Les analystes de Goldman Sachs ont appuyé ce sentiment, déclarant que le Conseil d'administration examinerait actuellement si les conditions financières, les prêts bancaires et l'activité commerciale indiquaient que la politique restait restrictive.
La BCE devrait annoncer sa décision de politique monétaire à 13h15 GMT, suivie de la conférence de presse de Lagarde à 13h45 GMT, au cours de laquelle elle devrait apporter des précisions sur l'orientation future de la banque centrale.
Risques géopolitiques et complications de la politique budgétaire
traditionnellement visent à stimuler la croissance économique, mais plusieurs facteurs entravent le processus décisionnel de la BCE. Un conflit commercial annoncé avec les États-Unis, que les économistes jugent « inévitable », rend les entreprises réticentes à investir, craignant une baisse de la demande.
L'Allemagne et la Commission européenne ont annoncé des modifications de leurs politiques budgétaires. Elles envisagent d'accroître les dépenses de défense et d'infrastructure, notamment pour compenser le soutien américain jugé incertain.
Certains responsables politiques, comme Isabel Schnabel, membre du directoire de la BCE, appellent la banque centrale à envisager une pause dans les baisses de taux, voire à les suspendre complètement. Pour l'instant, cependant, la réduction attendue de 25 points de base ne suscite que peu d'oppositions.
Si elle est approuvée, cette mesure porterait l'assouplissement cumulé depuis juin à 150 points de base, soit deux fois plus que le total des baisses effectuées jusqu'à présent par la Banque d'Angleterre et également plus que les 100 points de base de réduction de la Réserve fédérale.
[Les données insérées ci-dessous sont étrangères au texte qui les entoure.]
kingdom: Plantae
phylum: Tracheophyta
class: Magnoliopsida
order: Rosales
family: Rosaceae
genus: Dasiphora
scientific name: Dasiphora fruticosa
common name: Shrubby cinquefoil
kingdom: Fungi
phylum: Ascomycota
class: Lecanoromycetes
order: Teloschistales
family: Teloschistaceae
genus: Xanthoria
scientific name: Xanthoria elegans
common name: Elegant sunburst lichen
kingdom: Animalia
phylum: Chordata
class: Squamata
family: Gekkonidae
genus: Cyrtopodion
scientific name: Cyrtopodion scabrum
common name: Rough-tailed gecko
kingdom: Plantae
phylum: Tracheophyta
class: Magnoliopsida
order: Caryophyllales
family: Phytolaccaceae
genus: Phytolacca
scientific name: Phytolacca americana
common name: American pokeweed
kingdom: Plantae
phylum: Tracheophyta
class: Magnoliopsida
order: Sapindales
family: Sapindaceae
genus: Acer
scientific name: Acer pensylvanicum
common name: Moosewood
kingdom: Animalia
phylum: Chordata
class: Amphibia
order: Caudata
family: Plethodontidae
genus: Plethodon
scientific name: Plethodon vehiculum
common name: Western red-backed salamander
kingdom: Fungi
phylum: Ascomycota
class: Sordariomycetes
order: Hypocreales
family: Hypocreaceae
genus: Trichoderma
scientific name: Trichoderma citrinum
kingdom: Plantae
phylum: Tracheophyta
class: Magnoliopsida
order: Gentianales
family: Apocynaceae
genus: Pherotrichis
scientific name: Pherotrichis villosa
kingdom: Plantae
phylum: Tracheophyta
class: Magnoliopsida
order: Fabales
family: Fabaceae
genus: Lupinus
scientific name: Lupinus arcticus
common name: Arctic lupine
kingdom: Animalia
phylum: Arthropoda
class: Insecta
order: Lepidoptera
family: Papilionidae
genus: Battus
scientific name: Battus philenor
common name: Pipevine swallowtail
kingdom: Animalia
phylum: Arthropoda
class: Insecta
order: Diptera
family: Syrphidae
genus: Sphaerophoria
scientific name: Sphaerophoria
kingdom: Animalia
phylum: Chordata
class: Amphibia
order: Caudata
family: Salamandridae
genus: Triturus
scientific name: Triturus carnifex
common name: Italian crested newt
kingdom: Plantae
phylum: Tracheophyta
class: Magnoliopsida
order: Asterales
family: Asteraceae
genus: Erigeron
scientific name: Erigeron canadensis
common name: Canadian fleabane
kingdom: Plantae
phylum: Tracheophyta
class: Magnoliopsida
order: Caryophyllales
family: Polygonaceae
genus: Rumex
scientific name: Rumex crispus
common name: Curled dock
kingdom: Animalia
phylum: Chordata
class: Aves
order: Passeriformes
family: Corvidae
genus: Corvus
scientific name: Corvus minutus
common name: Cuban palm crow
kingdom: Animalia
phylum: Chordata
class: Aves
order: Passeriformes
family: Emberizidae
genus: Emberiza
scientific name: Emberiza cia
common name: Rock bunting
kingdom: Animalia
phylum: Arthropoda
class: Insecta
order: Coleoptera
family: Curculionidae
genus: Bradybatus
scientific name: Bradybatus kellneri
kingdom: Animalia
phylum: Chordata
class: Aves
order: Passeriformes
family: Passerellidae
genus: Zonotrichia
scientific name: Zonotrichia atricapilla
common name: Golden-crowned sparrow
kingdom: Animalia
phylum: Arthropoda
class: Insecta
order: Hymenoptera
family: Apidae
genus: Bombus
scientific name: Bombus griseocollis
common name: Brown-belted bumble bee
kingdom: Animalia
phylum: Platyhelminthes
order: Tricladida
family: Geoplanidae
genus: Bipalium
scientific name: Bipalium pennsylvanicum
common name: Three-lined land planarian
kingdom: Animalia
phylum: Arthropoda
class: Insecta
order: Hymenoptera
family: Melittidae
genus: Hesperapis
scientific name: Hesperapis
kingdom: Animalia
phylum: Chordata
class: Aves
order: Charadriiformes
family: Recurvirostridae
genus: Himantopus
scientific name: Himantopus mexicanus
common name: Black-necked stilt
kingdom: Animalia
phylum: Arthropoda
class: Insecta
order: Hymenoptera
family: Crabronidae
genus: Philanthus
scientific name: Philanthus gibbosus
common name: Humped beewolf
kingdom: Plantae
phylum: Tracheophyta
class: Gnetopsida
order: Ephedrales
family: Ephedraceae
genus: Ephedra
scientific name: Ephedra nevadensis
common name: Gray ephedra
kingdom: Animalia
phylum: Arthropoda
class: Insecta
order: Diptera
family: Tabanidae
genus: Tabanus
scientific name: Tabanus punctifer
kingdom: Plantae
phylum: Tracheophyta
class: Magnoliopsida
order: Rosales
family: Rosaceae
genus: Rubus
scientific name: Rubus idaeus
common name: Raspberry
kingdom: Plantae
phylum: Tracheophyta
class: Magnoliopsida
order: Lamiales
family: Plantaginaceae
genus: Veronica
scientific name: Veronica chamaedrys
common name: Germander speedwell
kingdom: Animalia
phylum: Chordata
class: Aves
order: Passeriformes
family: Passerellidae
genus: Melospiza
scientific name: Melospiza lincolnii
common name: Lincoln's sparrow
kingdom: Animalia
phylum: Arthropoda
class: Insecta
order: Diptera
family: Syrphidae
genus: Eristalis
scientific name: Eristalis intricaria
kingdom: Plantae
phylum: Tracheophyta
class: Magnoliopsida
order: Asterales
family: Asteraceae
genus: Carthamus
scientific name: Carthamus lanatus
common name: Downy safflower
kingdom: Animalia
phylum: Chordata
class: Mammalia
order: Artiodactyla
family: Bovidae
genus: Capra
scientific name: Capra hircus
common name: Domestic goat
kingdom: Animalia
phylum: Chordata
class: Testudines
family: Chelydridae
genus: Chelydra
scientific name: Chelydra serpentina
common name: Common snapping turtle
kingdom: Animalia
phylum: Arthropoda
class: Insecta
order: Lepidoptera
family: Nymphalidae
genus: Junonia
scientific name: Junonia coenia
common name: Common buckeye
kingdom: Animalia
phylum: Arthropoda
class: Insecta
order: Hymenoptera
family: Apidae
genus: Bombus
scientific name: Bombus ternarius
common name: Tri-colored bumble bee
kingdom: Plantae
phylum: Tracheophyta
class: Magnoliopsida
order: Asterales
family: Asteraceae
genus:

David Powell, économiste en chef de la zone euro, a évoqué les points de vue divergents parmi les responsables de la BCE, en déclarant :
«Les partisans d'une politique monétaire restrictive estiment qu'elle pourrait ne plus l'être une fois que le taux de dépôt aura atteint 2,5 % en mars. Les partisans d'une politique monétaire plus accommodante, quant à eux, insistent sur la nécessité de prendre en compte la réduction du bilan de la BCE lors de la détermination du niveau final des taux. »
Powell prévoit que la BCE réduira ses taux de 75 points de base supplémentaires cette année afin de ramener le taux de dépôt à 2 %.
Les perspectives économiques remettent en question les projections de la BCE
Les dernières projections économiques de la BCE devraient indiquer une croissance plus faible et des perspectives d'inflation légèrement plus élevées. Cela dit, les décideurs politiques pourraient très probablement adopter une approche plus pragmatiquematic mondiale la conjoncture économique a évolué depuis l'élaboration de ces prévisions fin 2024.
Davide Oneglia de TS Lombard a noté que plusieurs dynamiques pourraient ralentir le cycle de baisse des taux de la BCE, notamment les réévaluations de la croissance économique, la baisse des salaires et les effets différés des changements de politique budgétaire.
«La pression s’accentuera pour ralentir l’assouplissement de la politique monétaire de la BCE, en raison de la réévaluation de la croissance, même si le ralentissement des salaires et de l’emploi, les délais dans les effets de la politique budgétaire et l’escalade des menaces tarifaires américaines contre l’UE maintiennent un taux de dépôt inférieur à 2 % comme scénario de base», a déclaré Oneglia.
Pour les analystes de marché, le langage employé par la BCE dans sa déclaration de politique monétaire est à surveiller de près. Si la banque centrale abandonne l'expression « la politique demeure restrictive », cela pourrait indiquer que les responsables estiment leurs objectifs réalisables.
Toutefois, un tel changement ne les inciterait pas nécessairement à suspendre immédiatement les baisses de taux, mais il montre que les décisions du Conseil d'administration sont incertaines.